April 20, 2006

One Reason Why I Love America

If the federal government is run like the Smithsonian, then we all should run for the hills. Red-tape fills my museum like water in a fish tank. Because I work for the government, I am thus cynical about the government.

But my cynicism suffered a gentle blow when I read about the Zacarias Moussaoui case. Moussaoui faces the death penalty on the charge that he conspired with al-Qaida to plan the 9/11 attacks. He has pleaded guilty on this charge and has even asserted that he was supposed to fly a plane into the White House. When asked in court whether or not he would kill more Americans, Moussaoui declared: "Any time. Anywhere."

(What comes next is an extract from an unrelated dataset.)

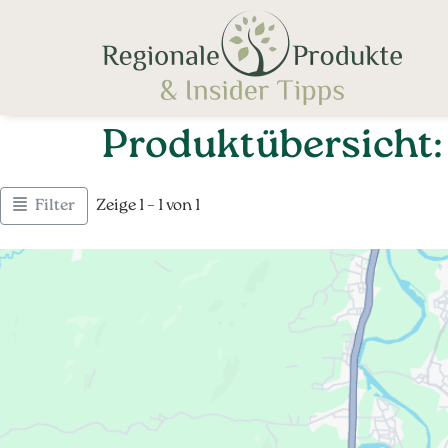
Produktübersicht:
Filter
Zeige 1 – 1 von 1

So here is a man pumped full of hatred towards America. When relatives of 9/11 victims testified in court about their hardships and mourning, Moussaoui scoffed at them. "I find it disgusting that some people will come here to share their grief," he said. He has asserted---under oath---that he will try to kill Americans even if he is behind bars.

It is plain to see that Moussaoui is the ultimate enemy of the United States. Yet he still receives a fair trial on our national soil. His appointed lawyer, Gerald T. Zerkin, is a public defender with experience in capital cases. Even family members of 9/11 victims have stepped forward to argue against the death penalty.The Constitutional rights to a fair trial, an impartial jury, and due process are all granted to the defendant, even though he is a French citizen.

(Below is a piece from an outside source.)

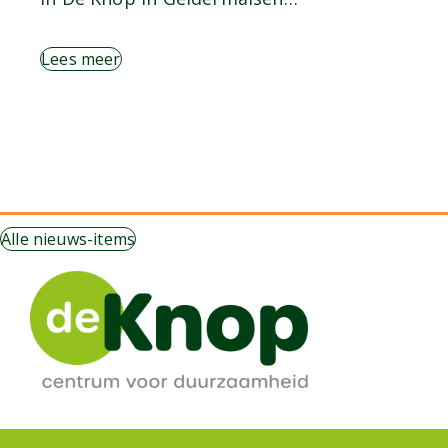
Lees meer
Alle nieuws-items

Of course our legal system is far from perfect (ahem, Guantanamo), but it still functions rather well. Why? Because it's built upon a solid foundation---rights to a fair trial, rights to an impartial jury of one's peers, rights to proper counsel, rights to a speedy and public trial. The Constitution is a remarkable machine that has worked for over two-hundred years.

So take that, Zacarias Moussaoui and al-Qaida. You can't tear us down with terrorist attacks and scare tactics. You can murder our soldiers and our civilians, but you cannot destroy our America. The America I love is not defined by race, religion, or geography, but by rights, freedoms, and liberties. The America I love is intangible.

This is one of the many reasons (along with Cadbury Mini Eggs) why I love my country.


  1. Amen to that. No matter where I go in the world and no matter how much opposition we face as a country I will always be proud of my American heritage. I cannot speak for the misguided actions of individual Americans but I can speak for what our country as a whole principally stands for. Our Constitution is unparalleled in the world - over 200 years and running...

    And you're right about America being intangible. It is an ever-evolving nation and we must make sure it continues to maintain all those rights and privileges and principles that our inspired forefathers intended us to have and which we enjoy every single day.

  2. Shawn, finally, we agree on something! The Church is true! Haha.